|Teaching Narrative Statement
New Courses Developed
SYEN 3379. Elements of Mechanical Design
SYEN 3371. Engineering Dynamics
SYEN 2233. Solid Modeling and Design
SYEN 1210. Introduction to Systems Engineering (the original 1999 version)
ASCI 7312. Real-time Control
ASCI 53xx. Mechatronics
ASCI 53xx. Advanced Dynamics
ASCI 53xx. Acoustics
SYEN 3364. Introduction to Control Engineering was revamped from an analog control course to a digital control course using materials developed in my textbook, Introduction to Controls: Digital Design for Mobile Robotics Applications (in progress).
BS in Systems Engineering
PhD in Applied Science
DCISSE general education core
Graduate Students (graduates: 1 PhD, 8 MS)

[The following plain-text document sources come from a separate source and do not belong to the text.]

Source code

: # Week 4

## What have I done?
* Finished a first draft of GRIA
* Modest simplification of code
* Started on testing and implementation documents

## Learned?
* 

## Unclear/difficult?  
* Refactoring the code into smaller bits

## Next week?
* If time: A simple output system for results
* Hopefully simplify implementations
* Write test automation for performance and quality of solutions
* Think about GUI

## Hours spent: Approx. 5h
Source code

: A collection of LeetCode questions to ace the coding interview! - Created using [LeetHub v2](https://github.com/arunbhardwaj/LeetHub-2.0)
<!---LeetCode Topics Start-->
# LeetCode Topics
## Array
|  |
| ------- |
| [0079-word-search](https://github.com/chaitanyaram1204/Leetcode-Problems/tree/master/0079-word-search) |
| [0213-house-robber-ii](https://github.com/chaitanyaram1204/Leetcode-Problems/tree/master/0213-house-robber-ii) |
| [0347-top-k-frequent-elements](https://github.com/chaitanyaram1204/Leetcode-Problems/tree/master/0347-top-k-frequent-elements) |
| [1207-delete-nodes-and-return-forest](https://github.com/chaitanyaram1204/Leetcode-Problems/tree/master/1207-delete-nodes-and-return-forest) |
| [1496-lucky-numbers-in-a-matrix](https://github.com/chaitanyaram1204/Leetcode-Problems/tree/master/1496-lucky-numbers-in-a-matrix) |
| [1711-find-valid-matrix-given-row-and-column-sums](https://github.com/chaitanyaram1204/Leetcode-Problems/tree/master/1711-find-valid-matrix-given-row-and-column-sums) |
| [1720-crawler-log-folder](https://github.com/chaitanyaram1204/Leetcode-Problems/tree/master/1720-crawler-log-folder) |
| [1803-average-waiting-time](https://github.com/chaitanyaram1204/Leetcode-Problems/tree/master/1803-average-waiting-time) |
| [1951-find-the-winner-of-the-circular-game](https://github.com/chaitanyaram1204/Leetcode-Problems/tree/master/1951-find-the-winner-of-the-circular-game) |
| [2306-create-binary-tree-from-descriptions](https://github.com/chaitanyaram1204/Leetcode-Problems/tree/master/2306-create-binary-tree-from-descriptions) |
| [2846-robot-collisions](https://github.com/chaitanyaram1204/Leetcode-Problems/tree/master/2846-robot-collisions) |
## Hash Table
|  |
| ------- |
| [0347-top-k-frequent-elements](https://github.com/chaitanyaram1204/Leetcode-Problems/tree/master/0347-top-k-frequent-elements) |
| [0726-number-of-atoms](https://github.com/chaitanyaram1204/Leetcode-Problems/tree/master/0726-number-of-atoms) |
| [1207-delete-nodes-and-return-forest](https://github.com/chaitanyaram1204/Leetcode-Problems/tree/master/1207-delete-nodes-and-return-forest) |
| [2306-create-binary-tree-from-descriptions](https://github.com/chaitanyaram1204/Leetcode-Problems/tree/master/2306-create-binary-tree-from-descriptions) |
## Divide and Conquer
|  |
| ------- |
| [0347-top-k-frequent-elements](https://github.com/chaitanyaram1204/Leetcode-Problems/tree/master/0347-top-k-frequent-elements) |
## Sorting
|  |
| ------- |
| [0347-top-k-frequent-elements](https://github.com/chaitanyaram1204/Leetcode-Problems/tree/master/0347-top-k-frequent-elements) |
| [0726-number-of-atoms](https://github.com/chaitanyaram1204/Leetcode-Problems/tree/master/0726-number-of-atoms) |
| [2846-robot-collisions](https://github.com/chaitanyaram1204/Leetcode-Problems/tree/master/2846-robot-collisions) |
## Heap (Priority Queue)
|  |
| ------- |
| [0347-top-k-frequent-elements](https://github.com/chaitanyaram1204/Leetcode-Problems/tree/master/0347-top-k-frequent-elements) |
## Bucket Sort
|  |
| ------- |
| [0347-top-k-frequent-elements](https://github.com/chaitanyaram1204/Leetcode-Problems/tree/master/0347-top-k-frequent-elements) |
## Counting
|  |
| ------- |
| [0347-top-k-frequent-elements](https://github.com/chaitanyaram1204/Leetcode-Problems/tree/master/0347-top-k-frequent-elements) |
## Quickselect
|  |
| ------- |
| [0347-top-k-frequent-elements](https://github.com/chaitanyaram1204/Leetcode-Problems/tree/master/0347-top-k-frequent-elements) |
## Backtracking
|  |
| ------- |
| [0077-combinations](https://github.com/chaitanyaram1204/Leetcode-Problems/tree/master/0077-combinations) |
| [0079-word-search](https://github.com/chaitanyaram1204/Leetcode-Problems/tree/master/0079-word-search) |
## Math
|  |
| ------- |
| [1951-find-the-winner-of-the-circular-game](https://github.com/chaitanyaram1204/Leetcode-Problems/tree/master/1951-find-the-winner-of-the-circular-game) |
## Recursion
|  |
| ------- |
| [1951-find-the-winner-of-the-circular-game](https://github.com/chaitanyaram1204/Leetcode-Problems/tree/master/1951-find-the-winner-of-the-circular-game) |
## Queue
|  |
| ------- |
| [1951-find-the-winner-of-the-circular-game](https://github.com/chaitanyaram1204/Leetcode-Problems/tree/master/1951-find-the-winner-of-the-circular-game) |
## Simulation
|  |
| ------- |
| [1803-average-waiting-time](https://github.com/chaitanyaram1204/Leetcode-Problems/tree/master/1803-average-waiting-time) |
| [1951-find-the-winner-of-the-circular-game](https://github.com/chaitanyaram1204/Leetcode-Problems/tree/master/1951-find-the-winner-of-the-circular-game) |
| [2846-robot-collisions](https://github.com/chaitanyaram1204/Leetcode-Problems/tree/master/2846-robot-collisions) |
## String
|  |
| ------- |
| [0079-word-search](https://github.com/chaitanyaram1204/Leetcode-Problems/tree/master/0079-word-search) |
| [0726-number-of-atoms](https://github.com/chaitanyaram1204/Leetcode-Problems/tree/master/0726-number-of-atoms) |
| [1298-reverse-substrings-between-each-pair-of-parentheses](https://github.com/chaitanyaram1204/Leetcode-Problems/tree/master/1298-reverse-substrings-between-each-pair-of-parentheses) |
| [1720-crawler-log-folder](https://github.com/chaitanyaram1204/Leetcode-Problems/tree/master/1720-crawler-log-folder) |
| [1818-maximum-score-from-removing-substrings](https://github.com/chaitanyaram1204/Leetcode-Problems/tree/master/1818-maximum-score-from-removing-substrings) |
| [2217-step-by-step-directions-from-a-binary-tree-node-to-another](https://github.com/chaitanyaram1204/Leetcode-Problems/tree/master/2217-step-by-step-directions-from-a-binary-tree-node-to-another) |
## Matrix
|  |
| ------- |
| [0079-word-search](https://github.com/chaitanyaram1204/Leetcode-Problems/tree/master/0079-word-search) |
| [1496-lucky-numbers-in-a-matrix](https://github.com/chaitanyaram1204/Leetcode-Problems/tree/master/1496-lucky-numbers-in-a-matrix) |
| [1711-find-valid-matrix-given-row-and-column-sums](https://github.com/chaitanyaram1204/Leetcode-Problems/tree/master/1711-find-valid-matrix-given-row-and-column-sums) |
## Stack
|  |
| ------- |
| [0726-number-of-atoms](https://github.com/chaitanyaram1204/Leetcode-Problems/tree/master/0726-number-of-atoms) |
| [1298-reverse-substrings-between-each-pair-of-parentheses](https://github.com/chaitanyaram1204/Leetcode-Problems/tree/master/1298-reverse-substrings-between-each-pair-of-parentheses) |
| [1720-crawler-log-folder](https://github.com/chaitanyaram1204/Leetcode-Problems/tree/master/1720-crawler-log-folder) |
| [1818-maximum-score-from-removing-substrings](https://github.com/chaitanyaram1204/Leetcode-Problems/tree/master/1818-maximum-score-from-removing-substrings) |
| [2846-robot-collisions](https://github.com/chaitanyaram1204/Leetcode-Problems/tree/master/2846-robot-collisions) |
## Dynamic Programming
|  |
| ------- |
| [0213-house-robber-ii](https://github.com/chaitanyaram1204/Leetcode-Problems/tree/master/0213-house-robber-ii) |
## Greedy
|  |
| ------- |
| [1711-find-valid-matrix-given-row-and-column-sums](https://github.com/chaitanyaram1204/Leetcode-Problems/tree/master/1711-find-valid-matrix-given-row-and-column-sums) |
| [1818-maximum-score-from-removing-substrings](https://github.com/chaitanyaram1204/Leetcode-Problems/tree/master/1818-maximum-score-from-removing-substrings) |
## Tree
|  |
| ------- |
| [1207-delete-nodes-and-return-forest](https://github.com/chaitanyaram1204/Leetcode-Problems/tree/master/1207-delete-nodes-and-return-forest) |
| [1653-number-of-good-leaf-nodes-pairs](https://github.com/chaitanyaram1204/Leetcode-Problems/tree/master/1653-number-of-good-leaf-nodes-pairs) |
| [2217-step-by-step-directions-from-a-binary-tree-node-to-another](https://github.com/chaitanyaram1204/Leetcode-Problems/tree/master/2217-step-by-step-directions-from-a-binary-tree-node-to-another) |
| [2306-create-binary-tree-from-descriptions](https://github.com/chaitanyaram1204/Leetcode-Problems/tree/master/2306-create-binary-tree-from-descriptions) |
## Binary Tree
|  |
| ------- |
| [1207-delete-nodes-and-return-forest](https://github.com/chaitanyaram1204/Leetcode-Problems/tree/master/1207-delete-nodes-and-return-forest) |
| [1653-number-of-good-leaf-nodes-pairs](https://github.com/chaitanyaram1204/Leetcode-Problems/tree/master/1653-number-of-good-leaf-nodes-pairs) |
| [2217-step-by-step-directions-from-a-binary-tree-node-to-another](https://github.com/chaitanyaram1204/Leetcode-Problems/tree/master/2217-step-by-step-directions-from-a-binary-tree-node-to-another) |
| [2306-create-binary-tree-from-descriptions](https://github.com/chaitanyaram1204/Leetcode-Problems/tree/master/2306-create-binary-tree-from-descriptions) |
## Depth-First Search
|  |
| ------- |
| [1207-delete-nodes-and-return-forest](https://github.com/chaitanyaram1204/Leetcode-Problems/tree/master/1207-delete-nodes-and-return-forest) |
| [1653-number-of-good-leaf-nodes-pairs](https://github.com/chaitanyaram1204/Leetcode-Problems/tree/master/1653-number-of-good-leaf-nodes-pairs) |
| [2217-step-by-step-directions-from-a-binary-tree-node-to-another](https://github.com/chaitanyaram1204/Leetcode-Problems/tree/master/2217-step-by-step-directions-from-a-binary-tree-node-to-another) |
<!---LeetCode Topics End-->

Trigun Maroo, PhD, started August 2015
Taimoor Azfal, PhD, May 2015
Jeremy Diaz, MS (Applied Science – Engineering Science), 2012
Naresh Modugu, MS (Systems Engineering), 2011
Traig Born, MS (Applied Science – Engineering Science), 2007
Eileen Anderson, MS (Applied Science – Engineering Science), 2004
Jason Elsasser, MS (Applied Science), 2000
Constance Meadors, MS (Applied Science), 1999
Karthikeyan Amalashekaran, MS (Applied Science), 1999
Baoai Xie, MS (Applied Science), 1998
I began my career in applied science, a graduate only department. My early teaching and course development was graduate work. Circa 1999, I was jointly appointed with the newly formed systems engineering department. Initially, that department had only upper level systems and electrical engineering courses, so the joint appointment was dissolved after a few years. With the formation of the mechanical option in systems engineering and the dissolution of the applied science department, my appointment was changed from applied science to systems engineering in 2012, and I have been teaching undergraduate courses since then.
Doctoral Program Revisions
When I came to applied science, the doctoral program was focused on instrumental science. Although this niche provided a unique, interdisciplinary program, it did not attract a large population of students. I served on the committee that developed the curriculum that allowed the applied science doctorate to support the undergraduate programs in the college of science and engineering technology. While we were implementing the curriculum, a reorganization occurred, splitting the science and engineering efforts across two colleges. I developed the governance structures that allowed faculty from both College of Science and College of Engineering to participate in the doctoral program. As a result of these efforts, PhD production in applied science grew from about 2 graduates per year to about 30 graduates per year.
Systems Engineering Curriculum
I was part of the curriculum committee that developed the initial systems engineering curriculum in 1999. Gary Anderson and Hirak Patangia are the other remaining members of that committee. Even though I was in a graduate only department, I agreed to serve one term on undergraduate council to shepherd that curriculum through the approval process.
General Education Revisions
I developed the general education curriculum for the college of engineering. At the time, the 44 credit core applied to all programs in the university. Moving to a 35 credit core for the engineering college was important to allow students to graduate in four years. This core included upper level courses in management, writing, and communications. I spent the summer of 1999 working with undergraduate council to bring them around to the point of view that a college core could work. In Fall 1999, the college of engineering core was approved by the university. In 2012, I became Secretary of the Faculty Senate, in the middle of the university revision to the general education curriculum. This played out over the next several years of implementation.